Control of temperature and humidity to minimize static electricity generation. Static electricity is easily generated in dry environments.

Material control: Except for dust-free paper, other ordinary paper materials should not enter the dust-free room directly.

Friction of materials can also generate static electricity. If the material itself is dirty, contains foreign objects, or if debris and filaments generated during cutting and slitting are not removed before use, foreign objects may be present in the final product due to static electricity adhesion. Personnel control: Everything is caused by human factors. Failure to comply with management regulations can lead to the deterioration of the dust-free environment.

4. Naked cutting can achieve good results with regular indentation and shrinkage caused by the squeezing of adhesive around the product.

Flat blade process technical points:

The following is based on a wooden die board.

1. Lower template cushioning method: Use PC board.

2. Blade: 30° single-edge blade. Total blade height: 23.6mm; Board thickness: commonly used boards are 20mm, but it is better to use 21-22mm boards. Confirm if the blade edge is flat and sharp. If there are notches, it can cause edge bubbles and jagged defects, and the blade should be replaced. If the blade edge is inward or outward rolled, it can also cause edge bubbles and jagged defects. Use a 2000# sandpaper to uniformly grind the blade edge in one direction, with even pressure (requires some experience).

Cushioning foam:

Use a 35° high-resilience cushioning foam, protruding approximately 0.5mm above the blade. After installing the cushioning foam, it needs to be compressed with air at least 100 times to completely fill the entire blade cavity. The commonly used cushioning foam will have reduced elasticity after multiple die-cuttings, affecting the die-cutting quality.

Flat blade structure: 

It is better to use a jump-cut design. Extend by 2-3mm on one side in the X direction and approximately 1mm on one side in the Y direction. If the mold is designed as a closed structure and directly cuts in one stroke, if the cushioning foam's elasticity is not good enough, it is most likely to cause indentation and more visible defects.
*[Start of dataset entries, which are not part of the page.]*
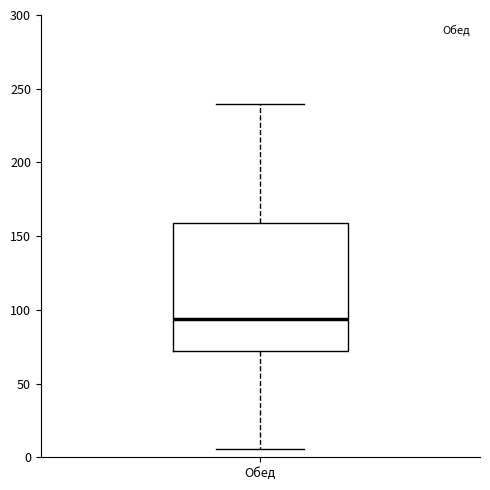

Transcribe this box plot: give where the median line is, the range the box spans, and where the two whiskers end, as read against the y-axis. The values are not printed on the chart, so give them approximately, as read against the axis.

median 95, box 70 to 160, whiskers 5 to 240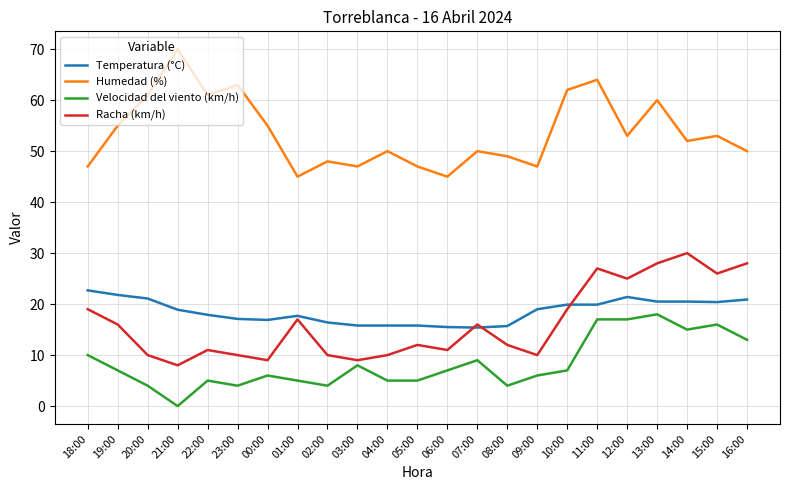

True or false: Racha (km/h) and Humedad (%) intersect in this chart.

False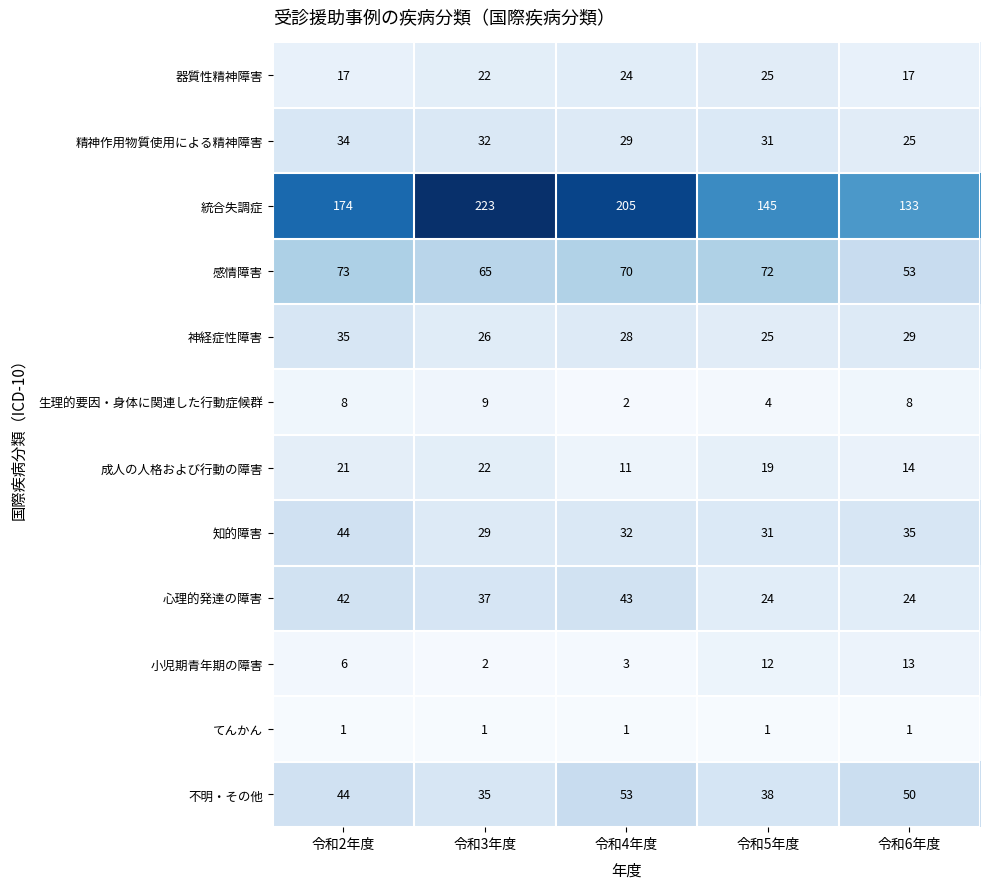

List the series in order of their peak value, highest first.

統合失調症, 感情障害, 不明・その他, 知的障害, 心理的発達の障害, 神経症性障害, 精神作用物質使用による精神障害, 器質性精神障害, 成人の人格および行動の障害, 小児期青年期の障害, 生理的要因・身体に関連した行動症候群, てんかん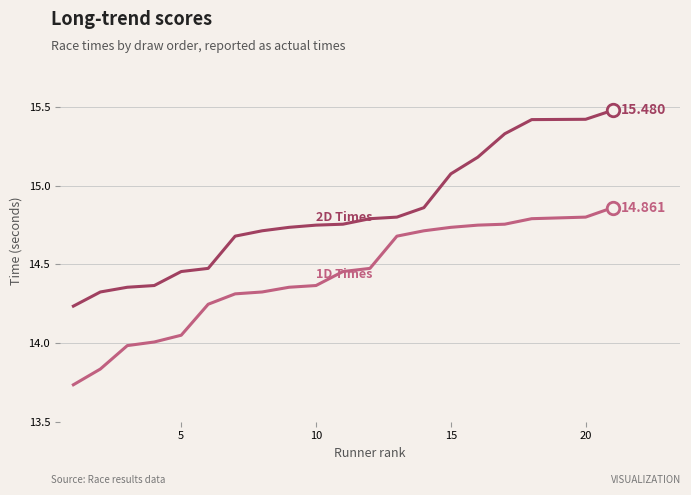

True or false: 2D Times has a value of 5.6 at 6.

False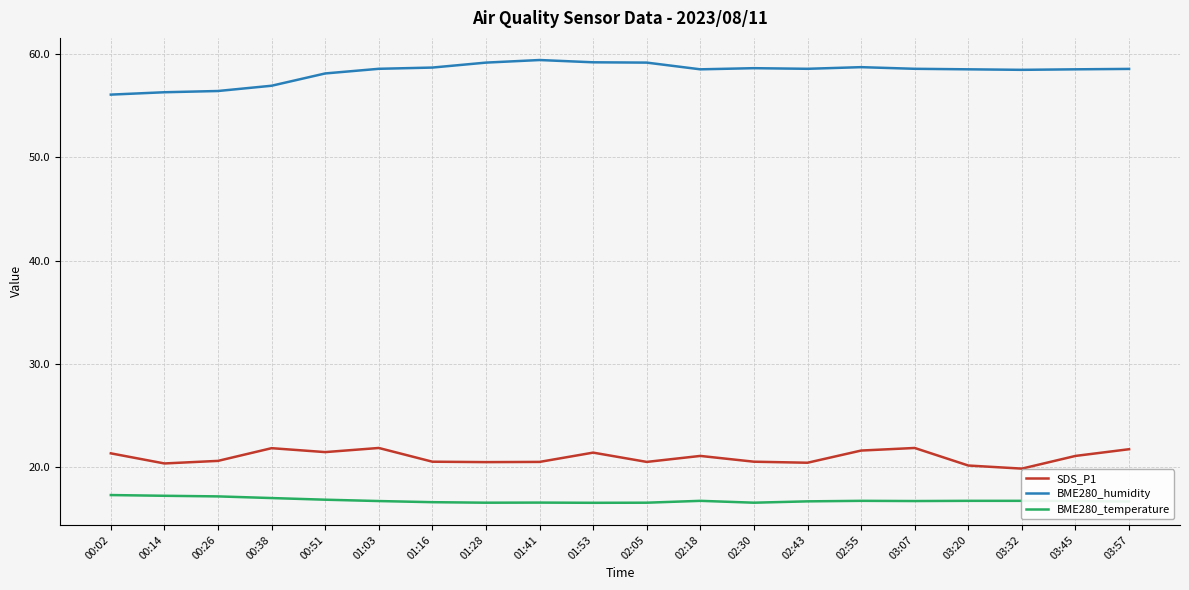

Which series has the largest total across all categories?

BME280_humidity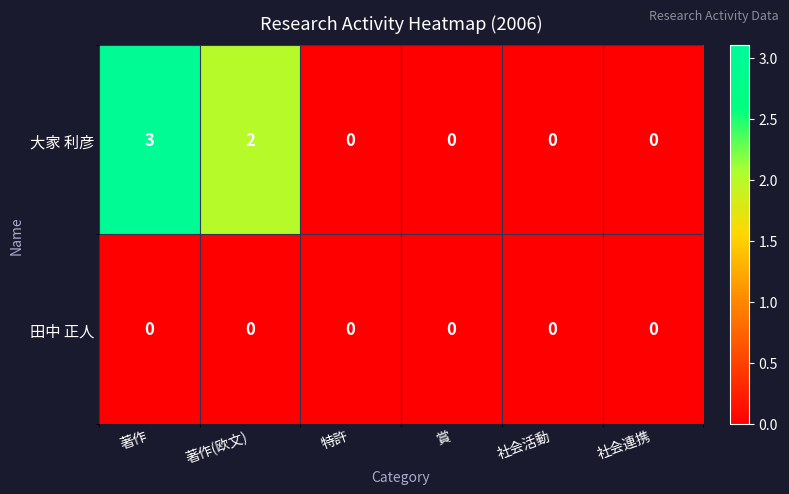

Rank the series at 著作 from lowest to highest value.

田中 正人, 大家 利彦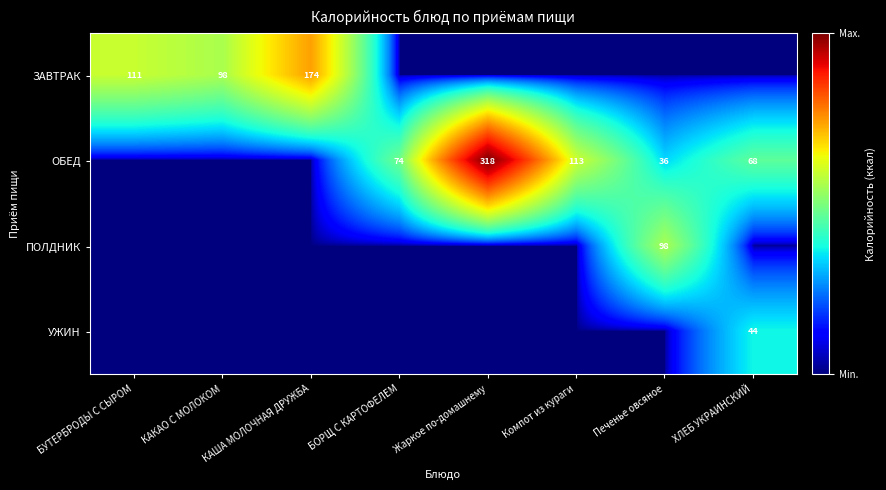

Is it true that ПОЛДНИК equals 98 at Печенье овсяное?

True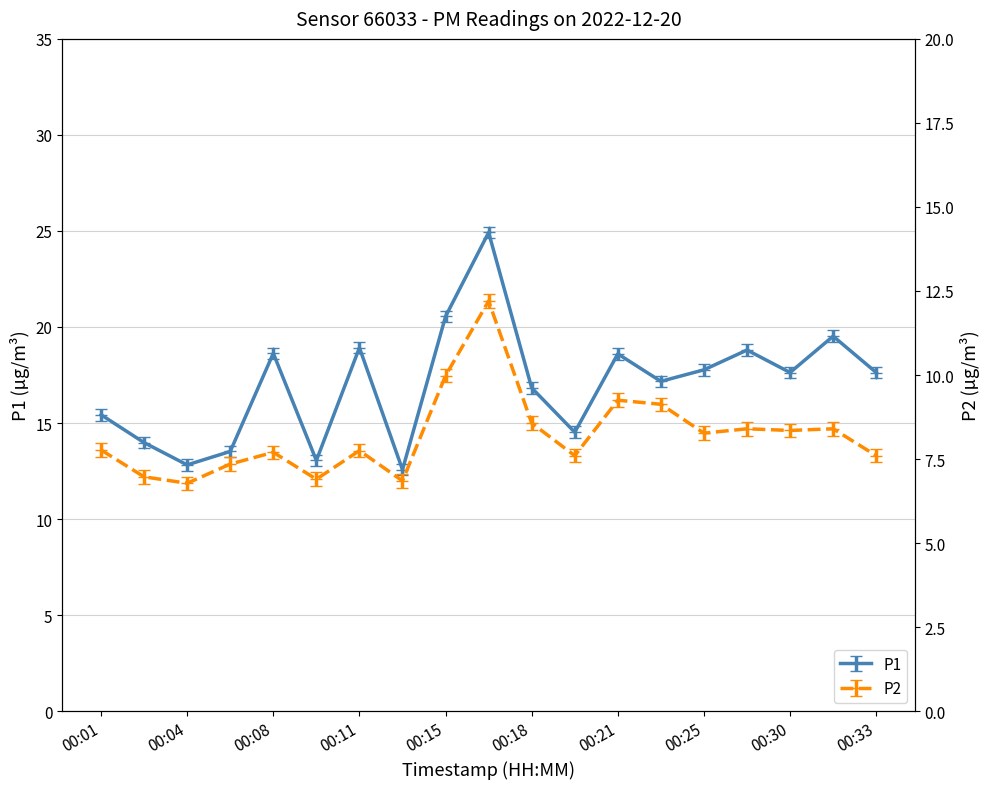

Which label corresponds to the largest value in the chart?

00:16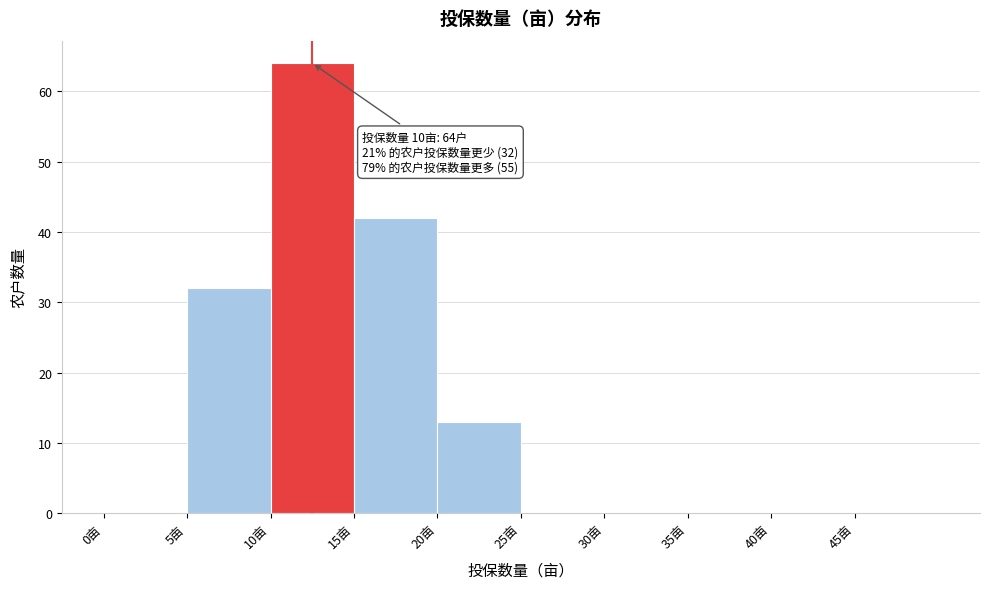

Over which range of the x-axis is the bar tallest?

10 to 15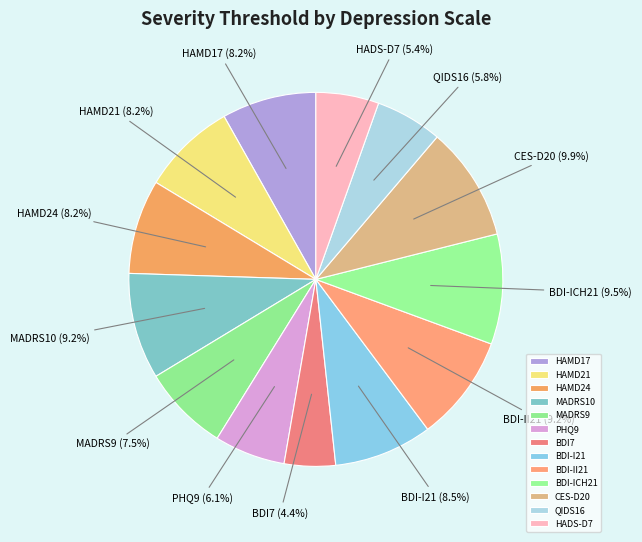

True or false: CES-D20 accounts for 23% of the total.

False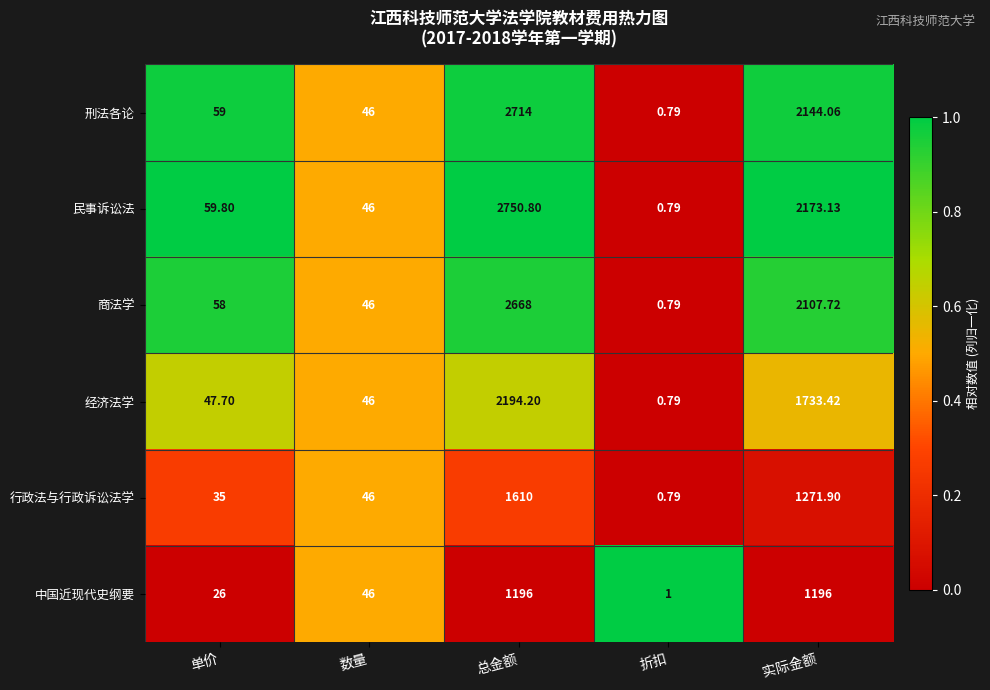

Is the value of 经济法学 at 总金额 greater than the value of 刑法各论 at 折扣?

Yes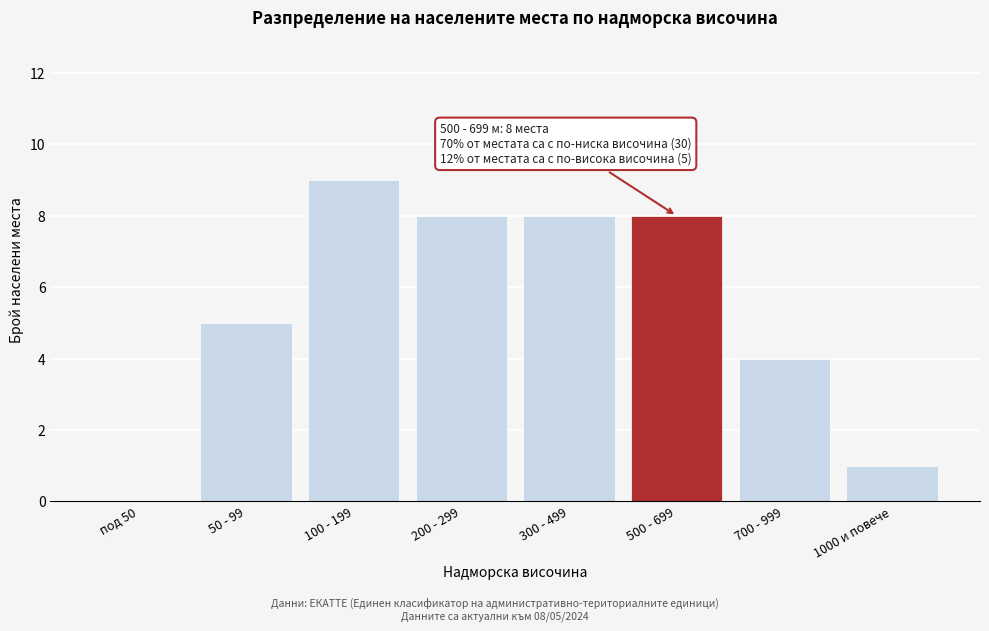

Reading left to right, extract all data points from this chart.

под 50=0	50 - 99=5	100 - 199=9	200 - 299=8	300 - 499=8	500 - 699=8	700 - 999=4	1000 и повече=1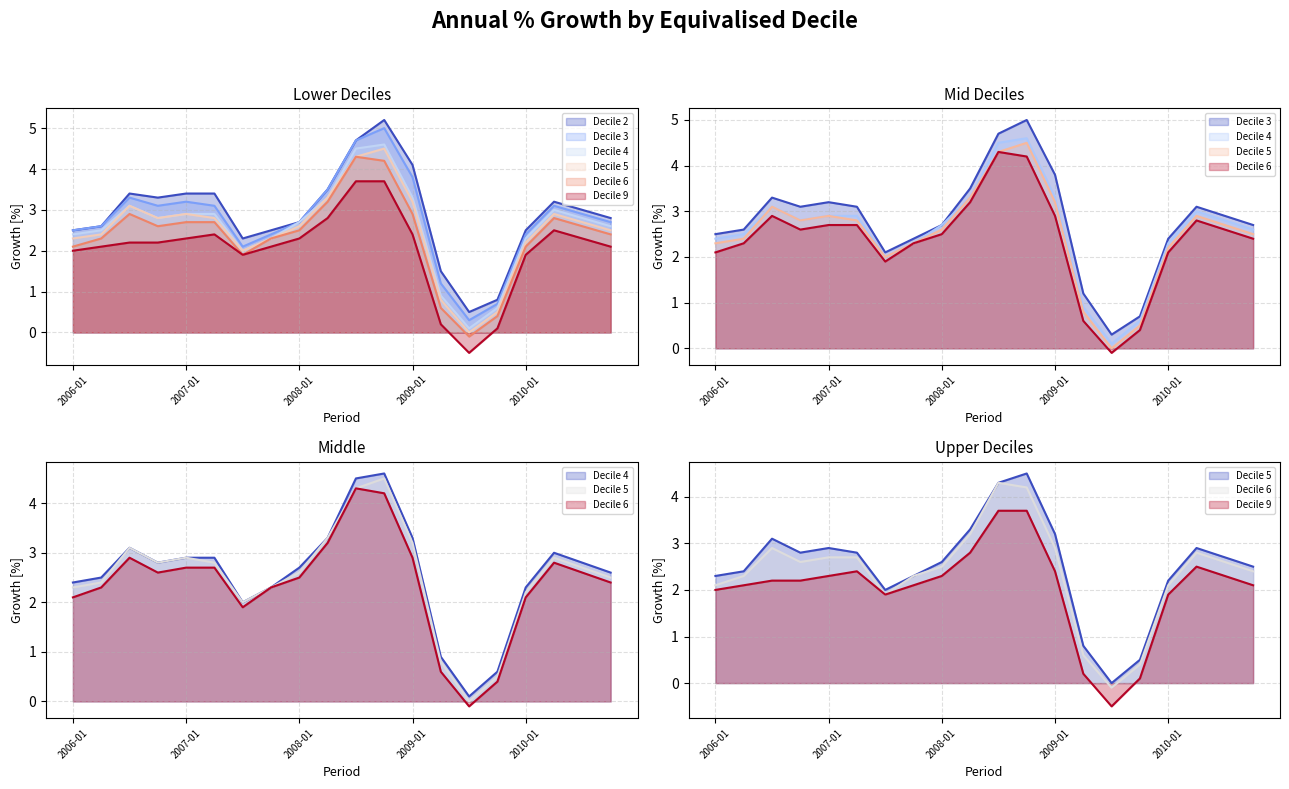

The Decile 4 series shows 2.8 at 18. True or false?

True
In addition, for the closed structure, the interface between the wood board and the blade should be smooth. However, I always feel that the blade supplier's handling is not good enough. The jump-cut structure provides better results.

The above summary mainly addresses solutions to the problem of poor indentation around OCA products. Some die-cutting factories also tried using etching or engraving knives for OCA products but were not successful. The main reasons include blades not being sharp enough, single-edge blade effects not being achieved, and finding the right cushioning foam, among others. The common issues are adhesive shrinkage and significant indentation. During the R&D stage in 2007, it took a long time to overcome these issues, and eventually, the use of mirror blades was successful, so there was no further attempt to change the mold type. If the cleanliness conditions are excellent, flat blades can still be used for naked cutting. Whether it is an etching knife, engraving knife, or wooden die, beautiful products can be made.

Regarding waste removal, the biggest concern is adhesive re-sticking, where the product adhesive and waste adhesive stick together. During waste removal, they pull and tear each other, resulting in uneven cross-sections—a similar appearance to excess adhesive. Additionally, the waste removal angle should be carefully controlled. It is recommended to separate the waste of the release film from the waste of the adhesive. As for bubble problems, it is important to clearly understand where the bubbles occur, whether between the OCA adhesive and the heavy-release film or between the light-release film and the OCA adhesive. However, if a light-release film with appropriate release force is selected, the bubbles will disappear over time (of course, this also depends on the characteristics of the OCA adhesive).